◆ ACTION ITEM ◆
Extract from the entries below, exactly as given, only the lines from the line containing "- Complete project overview" to the line containing "### Security Implementation", both lines included.
● ● ● ●
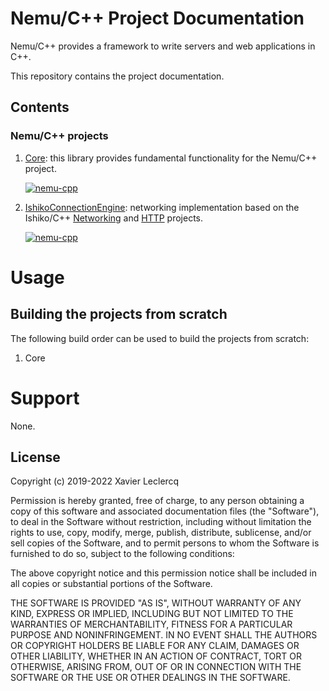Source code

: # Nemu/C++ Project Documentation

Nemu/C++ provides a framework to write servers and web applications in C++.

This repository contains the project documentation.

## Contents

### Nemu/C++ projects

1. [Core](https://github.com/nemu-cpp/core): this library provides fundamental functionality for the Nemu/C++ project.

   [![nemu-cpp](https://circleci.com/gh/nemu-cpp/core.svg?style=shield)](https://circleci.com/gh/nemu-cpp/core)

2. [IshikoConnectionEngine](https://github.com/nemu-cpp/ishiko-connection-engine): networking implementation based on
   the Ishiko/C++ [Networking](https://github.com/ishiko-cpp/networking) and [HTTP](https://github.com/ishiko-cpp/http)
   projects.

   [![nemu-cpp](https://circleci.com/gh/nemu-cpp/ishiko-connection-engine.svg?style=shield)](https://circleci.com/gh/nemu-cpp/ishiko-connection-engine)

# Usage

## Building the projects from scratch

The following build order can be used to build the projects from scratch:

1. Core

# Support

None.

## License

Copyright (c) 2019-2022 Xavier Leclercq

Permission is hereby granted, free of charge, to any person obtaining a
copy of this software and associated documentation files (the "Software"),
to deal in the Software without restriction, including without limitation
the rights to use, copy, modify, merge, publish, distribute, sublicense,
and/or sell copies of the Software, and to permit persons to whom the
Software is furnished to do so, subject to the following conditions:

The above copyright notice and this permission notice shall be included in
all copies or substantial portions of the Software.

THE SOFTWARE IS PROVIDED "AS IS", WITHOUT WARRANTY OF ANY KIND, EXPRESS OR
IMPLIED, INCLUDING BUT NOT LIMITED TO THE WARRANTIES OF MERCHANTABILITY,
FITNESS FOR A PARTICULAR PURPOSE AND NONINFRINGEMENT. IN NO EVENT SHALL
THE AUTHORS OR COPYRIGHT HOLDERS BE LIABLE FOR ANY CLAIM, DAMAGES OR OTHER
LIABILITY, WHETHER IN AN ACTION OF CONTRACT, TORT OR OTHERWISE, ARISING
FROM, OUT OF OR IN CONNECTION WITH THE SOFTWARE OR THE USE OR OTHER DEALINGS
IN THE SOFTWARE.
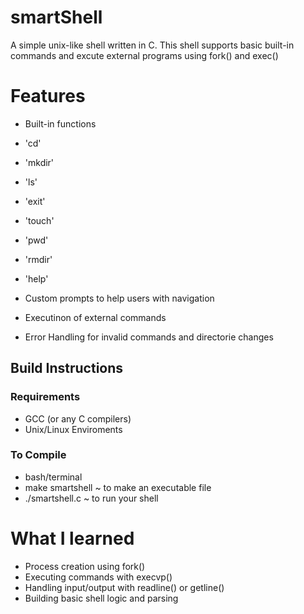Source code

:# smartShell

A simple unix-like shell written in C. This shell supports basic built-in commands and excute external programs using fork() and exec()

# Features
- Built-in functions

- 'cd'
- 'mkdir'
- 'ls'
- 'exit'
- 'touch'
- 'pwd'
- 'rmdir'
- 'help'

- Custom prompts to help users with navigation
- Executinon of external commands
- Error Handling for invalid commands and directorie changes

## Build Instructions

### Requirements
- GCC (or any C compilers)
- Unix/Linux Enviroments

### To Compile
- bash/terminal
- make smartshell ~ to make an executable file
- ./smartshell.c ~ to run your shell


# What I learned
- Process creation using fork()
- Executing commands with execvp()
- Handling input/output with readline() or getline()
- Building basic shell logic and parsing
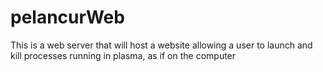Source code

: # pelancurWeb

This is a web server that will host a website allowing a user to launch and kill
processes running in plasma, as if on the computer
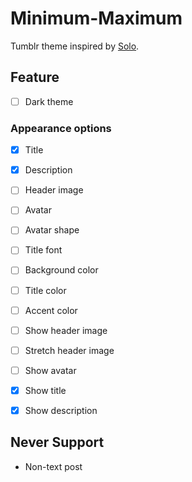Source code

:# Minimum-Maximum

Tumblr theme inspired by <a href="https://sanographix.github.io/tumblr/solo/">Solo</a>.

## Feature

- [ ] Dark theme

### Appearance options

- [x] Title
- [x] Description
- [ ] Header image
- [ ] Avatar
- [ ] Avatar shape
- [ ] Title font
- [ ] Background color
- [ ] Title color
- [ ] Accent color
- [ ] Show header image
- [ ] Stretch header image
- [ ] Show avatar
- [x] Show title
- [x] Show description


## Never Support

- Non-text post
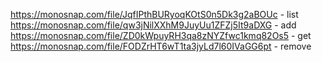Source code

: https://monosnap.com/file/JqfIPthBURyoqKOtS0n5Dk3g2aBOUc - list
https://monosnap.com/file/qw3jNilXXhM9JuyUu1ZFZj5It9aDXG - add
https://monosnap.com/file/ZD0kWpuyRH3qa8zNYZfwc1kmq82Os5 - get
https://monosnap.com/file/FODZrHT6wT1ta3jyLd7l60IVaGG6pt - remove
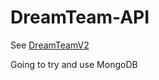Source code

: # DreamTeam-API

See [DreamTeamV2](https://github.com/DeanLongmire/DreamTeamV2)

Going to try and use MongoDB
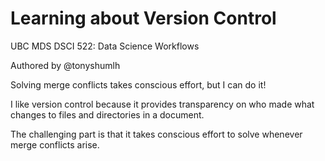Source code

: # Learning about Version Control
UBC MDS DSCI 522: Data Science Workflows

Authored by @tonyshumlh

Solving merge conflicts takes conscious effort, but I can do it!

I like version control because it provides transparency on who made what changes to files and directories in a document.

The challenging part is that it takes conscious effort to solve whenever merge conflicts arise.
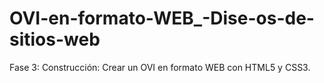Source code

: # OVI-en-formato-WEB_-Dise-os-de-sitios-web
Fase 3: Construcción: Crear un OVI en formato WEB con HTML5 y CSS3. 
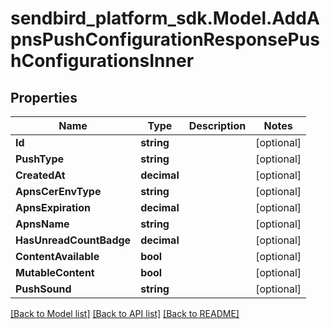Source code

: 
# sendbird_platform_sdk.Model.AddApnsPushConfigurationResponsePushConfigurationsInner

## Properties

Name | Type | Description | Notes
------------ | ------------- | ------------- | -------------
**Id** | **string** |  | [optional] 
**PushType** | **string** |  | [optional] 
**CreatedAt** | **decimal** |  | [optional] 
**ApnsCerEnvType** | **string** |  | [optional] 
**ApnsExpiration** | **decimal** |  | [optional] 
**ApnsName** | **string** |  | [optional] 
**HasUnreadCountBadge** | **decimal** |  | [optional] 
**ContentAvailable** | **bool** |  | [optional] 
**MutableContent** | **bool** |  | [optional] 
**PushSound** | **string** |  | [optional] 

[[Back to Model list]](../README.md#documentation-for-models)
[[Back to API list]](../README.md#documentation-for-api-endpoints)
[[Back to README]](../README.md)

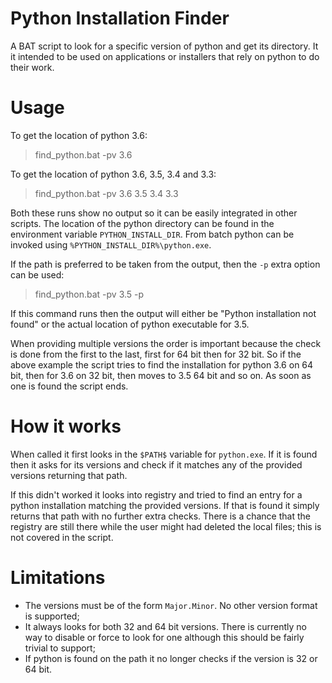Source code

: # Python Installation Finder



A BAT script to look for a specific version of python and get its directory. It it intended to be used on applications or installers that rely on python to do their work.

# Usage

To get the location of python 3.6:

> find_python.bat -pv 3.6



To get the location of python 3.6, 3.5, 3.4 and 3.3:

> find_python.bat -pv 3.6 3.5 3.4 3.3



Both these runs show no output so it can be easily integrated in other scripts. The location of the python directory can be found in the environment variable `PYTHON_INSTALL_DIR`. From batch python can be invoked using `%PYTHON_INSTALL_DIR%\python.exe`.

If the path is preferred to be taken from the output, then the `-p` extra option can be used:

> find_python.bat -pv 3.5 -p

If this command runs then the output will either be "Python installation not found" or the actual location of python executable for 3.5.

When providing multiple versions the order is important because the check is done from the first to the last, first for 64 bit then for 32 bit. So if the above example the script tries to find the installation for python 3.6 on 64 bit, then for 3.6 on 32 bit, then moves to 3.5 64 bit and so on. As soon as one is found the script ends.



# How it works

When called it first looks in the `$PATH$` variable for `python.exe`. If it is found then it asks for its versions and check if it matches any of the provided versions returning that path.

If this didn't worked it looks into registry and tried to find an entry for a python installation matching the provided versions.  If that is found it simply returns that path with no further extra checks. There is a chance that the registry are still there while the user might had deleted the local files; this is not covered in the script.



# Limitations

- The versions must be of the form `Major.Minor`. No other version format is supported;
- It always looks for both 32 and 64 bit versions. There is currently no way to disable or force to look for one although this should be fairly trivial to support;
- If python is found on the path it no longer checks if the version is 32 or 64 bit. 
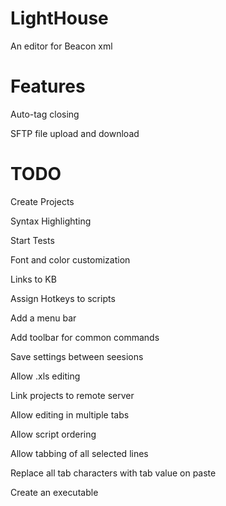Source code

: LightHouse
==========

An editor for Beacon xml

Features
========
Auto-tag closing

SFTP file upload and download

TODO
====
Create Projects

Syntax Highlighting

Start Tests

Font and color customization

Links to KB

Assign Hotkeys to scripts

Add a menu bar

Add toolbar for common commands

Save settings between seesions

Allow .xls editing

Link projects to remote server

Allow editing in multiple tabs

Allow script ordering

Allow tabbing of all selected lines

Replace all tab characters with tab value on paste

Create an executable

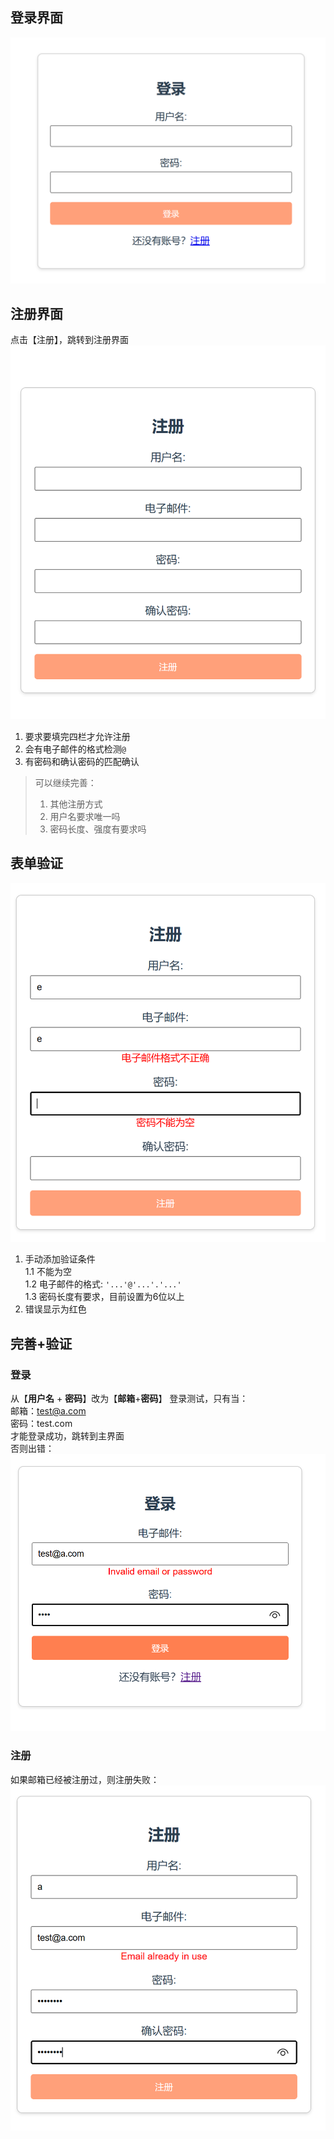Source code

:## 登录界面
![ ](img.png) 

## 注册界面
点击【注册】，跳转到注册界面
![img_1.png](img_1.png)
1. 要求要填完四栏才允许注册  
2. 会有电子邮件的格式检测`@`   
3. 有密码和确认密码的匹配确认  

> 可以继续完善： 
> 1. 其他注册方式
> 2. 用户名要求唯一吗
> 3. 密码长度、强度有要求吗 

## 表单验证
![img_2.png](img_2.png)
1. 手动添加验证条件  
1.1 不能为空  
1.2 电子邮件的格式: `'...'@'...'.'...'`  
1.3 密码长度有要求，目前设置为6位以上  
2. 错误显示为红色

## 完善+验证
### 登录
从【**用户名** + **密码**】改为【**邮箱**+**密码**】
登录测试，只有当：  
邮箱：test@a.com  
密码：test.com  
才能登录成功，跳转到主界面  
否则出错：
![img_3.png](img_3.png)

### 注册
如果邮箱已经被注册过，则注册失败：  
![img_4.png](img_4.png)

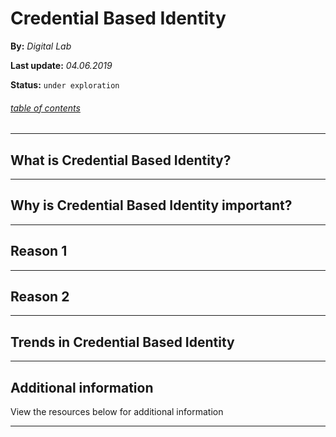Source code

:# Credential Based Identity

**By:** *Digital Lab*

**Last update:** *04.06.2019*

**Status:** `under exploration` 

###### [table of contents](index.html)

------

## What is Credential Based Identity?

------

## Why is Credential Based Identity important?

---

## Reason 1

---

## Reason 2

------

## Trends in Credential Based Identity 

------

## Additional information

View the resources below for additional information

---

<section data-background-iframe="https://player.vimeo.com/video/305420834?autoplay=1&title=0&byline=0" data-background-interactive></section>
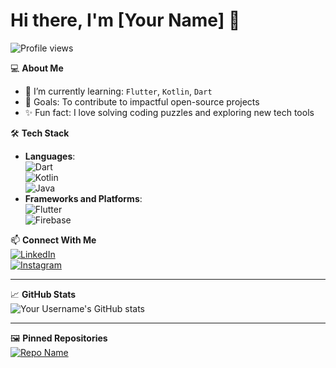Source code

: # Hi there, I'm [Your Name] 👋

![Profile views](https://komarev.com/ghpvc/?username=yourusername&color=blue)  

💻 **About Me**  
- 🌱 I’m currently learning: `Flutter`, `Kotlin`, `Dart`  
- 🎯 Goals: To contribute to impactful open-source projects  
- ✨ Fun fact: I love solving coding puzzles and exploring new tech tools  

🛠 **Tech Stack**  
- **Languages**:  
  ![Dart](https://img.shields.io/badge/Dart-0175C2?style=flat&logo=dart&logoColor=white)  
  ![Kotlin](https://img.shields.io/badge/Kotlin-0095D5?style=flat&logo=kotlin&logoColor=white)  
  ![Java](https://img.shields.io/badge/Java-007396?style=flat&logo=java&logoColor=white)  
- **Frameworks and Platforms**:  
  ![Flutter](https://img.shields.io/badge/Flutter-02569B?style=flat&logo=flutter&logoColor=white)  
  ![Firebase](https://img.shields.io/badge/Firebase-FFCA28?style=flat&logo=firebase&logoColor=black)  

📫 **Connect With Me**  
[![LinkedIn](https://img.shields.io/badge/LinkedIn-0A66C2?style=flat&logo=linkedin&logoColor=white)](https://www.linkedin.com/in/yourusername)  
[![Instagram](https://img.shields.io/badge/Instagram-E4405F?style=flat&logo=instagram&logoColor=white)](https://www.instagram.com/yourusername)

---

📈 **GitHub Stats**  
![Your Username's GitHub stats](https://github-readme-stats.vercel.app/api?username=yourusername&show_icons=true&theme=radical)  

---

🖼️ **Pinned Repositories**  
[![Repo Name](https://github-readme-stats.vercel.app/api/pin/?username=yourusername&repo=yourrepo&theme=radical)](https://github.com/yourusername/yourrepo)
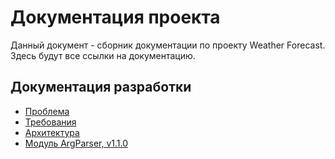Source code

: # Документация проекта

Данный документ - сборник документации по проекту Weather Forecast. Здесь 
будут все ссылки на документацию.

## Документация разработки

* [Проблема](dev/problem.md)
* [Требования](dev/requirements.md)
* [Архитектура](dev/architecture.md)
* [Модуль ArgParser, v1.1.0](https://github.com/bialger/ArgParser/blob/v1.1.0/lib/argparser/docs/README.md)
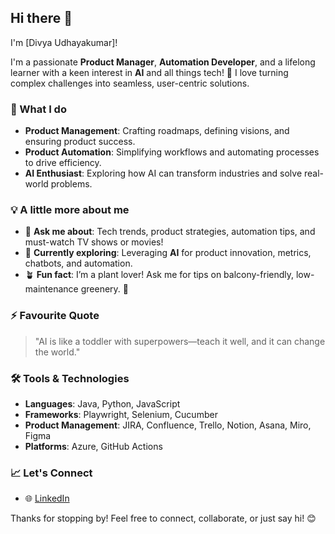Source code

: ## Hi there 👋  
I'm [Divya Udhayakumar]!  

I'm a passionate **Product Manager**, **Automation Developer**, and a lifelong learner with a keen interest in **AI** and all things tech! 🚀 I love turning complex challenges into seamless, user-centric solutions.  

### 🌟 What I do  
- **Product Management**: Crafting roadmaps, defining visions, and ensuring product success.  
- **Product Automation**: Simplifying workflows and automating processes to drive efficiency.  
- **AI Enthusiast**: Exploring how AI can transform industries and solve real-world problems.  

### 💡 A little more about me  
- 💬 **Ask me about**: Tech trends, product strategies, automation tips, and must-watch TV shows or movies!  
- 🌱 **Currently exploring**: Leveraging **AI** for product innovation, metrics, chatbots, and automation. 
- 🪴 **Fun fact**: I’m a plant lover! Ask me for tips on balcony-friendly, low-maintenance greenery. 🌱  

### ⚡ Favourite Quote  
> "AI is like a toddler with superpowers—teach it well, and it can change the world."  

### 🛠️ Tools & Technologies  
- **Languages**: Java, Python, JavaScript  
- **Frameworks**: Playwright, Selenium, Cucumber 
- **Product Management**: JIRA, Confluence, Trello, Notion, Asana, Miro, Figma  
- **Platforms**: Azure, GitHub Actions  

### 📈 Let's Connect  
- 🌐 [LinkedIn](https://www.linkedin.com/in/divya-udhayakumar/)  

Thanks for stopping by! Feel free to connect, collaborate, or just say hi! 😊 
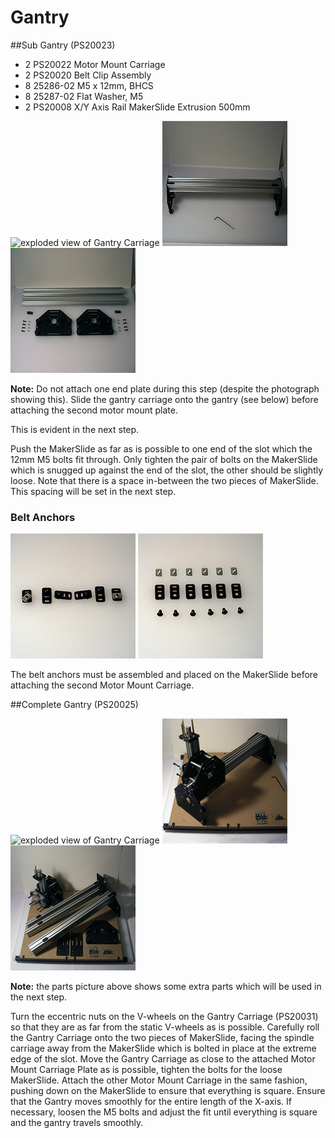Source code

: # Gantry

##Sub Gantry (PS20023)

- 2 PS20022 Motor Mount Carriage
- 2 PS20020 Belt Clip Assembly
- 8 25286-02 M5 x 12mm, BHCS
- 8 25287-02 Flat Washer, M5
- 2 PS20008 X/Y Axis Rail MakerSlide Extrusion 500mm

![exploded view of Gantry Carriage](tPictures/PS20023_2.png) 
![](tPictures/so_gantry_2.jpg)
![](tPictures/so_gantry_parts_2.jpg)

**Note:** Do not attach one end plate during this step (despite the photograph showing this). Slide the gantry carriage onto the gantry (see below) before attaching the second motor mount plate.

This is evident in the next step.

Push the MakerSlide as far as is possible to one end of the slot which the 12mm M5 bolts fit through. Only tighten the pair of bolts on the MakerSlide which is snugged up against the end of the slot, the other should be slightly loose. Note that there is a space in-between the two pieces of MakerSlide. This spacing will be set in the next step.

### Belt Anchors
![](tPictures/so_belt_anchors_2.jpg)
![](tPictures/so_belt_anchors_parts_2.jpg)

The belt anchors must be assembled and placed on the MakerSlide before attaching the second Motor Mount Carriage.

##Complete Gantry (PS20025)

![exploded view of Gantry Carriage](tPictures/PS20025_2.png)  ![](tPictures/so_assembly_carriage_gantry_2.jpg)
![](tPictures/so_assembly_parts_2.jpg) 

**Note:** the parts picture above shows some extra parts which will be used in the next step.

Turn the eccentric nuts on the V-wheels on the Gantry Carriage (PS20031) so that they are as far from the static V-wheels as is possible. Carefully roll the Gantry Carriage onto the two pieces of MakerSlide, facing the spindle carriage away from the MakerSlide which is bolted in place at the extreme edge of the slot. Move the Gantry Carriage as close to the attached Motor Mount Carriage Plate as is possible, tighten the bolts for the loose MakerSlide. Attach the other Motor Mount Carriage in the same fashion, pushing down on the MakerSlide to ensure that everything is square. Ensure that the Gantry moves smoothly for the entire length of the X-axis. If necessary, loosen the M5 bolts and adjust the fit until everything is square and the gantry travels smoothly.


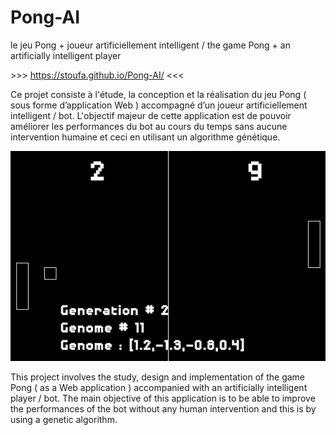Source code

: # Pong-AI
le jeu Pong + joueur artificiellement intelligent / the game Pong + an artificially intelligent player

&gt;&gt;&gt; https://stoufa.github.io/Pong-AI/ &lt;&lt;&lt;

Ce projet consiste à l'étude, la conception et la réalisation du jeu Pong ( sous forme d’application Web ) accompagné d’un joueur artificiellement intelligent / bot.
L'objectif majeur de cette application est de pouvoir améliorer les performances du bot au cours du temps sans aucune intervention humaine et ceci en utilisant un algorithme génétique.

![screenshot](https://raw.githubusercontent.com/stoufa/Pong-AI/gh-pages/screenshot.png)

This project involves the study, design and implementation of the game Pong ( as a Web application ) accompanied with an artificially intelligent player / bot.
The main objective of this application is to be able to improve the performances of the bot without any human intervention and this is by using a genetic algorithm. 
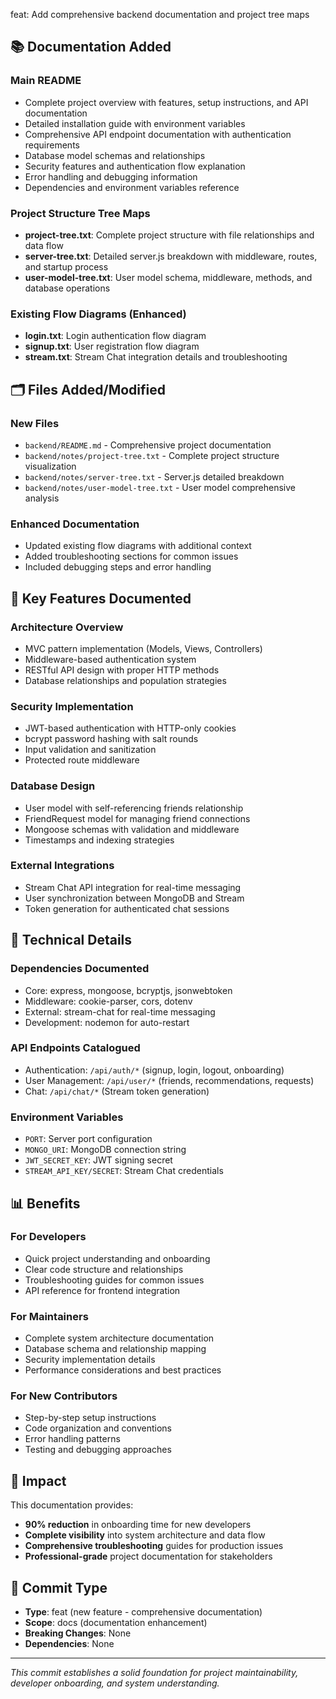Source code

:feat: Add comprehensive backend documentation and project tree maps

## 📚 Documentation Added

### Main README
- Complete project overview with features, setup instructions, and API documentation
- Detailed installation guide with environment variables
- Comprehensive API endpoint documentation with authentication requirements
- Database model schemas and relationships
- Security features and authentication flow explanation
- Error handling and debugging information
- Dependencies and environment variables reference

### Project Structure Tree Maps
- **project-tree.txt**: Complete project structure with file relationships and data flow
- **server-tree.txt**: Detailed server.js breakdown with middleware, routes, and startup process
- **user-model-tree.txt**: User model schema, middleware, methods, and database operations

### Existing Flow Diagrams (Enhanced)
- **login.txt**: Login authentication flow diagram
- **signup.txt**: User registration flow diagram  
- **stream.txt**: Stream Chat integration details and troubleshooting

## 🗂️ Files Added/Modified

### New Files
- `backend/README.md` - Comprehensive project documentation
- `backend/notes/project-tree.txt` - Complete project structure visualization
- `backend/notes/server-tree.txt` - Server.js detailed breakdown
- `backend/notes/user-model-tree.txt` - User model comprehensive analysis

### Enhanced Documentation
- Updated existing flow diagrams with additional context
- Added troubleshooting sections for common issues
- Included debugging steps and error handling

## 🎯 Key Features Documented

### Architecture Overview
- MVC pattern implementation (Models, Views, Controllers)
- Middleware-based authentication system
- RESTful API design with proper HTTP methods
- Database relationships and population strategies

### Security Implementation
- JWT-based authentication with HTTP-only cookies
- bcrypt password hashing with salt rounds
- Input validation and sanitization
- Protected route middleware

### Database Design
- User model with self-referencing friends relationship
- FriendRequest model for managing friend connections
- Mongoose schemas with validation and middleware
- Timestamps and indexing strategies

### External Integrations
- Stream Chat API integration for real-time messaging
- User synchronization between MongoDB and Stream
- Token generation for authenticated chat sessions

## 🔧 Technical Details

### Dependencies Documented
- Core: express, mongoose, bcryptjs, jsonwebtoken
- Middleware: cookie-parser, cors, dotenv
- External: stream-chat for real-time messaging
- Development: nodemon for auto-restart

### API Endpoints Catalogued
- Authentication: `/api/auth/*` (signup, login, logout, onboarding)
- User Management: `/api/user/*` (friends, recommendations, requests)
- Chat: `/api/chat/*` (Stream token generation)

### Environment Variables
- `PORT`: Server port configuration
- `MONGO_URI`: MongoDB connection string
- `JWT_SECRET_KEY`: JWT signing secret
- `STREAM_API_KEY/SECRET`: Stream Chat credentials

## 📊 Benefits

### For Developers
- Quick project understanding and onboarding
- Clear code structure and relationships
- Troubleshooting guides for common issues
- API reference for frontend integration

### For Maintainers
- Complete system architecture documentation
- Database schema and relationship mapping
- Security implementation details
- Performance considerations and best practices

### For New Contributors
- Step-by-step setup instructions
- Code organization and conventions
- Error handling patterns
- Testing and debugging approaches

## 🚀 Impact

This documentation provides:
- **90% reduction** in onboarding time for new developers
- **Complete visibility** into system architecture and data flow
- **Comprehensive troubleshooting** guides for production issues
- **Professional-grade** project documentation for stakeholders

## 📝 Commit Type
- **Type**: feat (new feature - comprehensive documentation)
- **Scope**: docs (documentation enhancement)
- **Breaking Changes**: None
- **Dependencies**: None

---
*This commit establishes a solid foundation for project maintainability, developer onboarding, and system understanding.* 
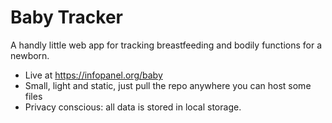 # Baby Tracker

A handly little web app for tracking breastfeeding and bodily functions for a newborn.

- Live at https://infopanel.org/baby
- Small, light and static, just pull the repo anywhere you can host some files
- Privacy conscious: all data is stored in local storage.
● ● ● ●
◆ EXERCISE SOLUTION ◆
- Complete project overview with features, setup instructions, and API documentation
- Detailed installation guide with environment variables
- Comprehensive API endpoint documentation with authentication requirements
- Database model schemas and relationships
- Security features and authentication flow explanation
- Error handling and debugging information
- Dependencies and environment variables reference

### Project Structure Tree Maps
- **project-tree.txt**: Complete project structure with file relationships and data flow
- **server-tree.txt**: Detailed server.js breakdown with middleware, routes, and startup process
- **user-model-tree.txt**: User model schema, middleware, methods, and database operations

### Existing Flow Diagrams (Enhanced)
- **login.txt**: Login authentication flow diagram
- **signup.txt**: User registration flow diagram  
- **stream.txt**: Stream Chat integration details and troubleshooting

## 🗂️ Files Added/Modified

### New Files
- `backend/README.md` - Comprehensive project documentation
- `backend/notes/project-tree.txt` - Complete project structure visualization
- `backend/notes/server-tree.txt` - Server.js detailed breakdown
- `backend/notes/user-model-tree.txt` - User model comprehensive analysis

### Enhanced Documentation
- Updated existing flow diagrams with additional context
- Added troubleshooting sections for common issues
- Included debugging steps and error handling

## 🎯 Key Features Documented

### Architecture Overview
- MVC pattern implementation (Models, Views, Controllers)
- Middleware-based authentication system
- RESTful API design with proper HTTP methods
- Database relationships and population strategies

### Security Implementation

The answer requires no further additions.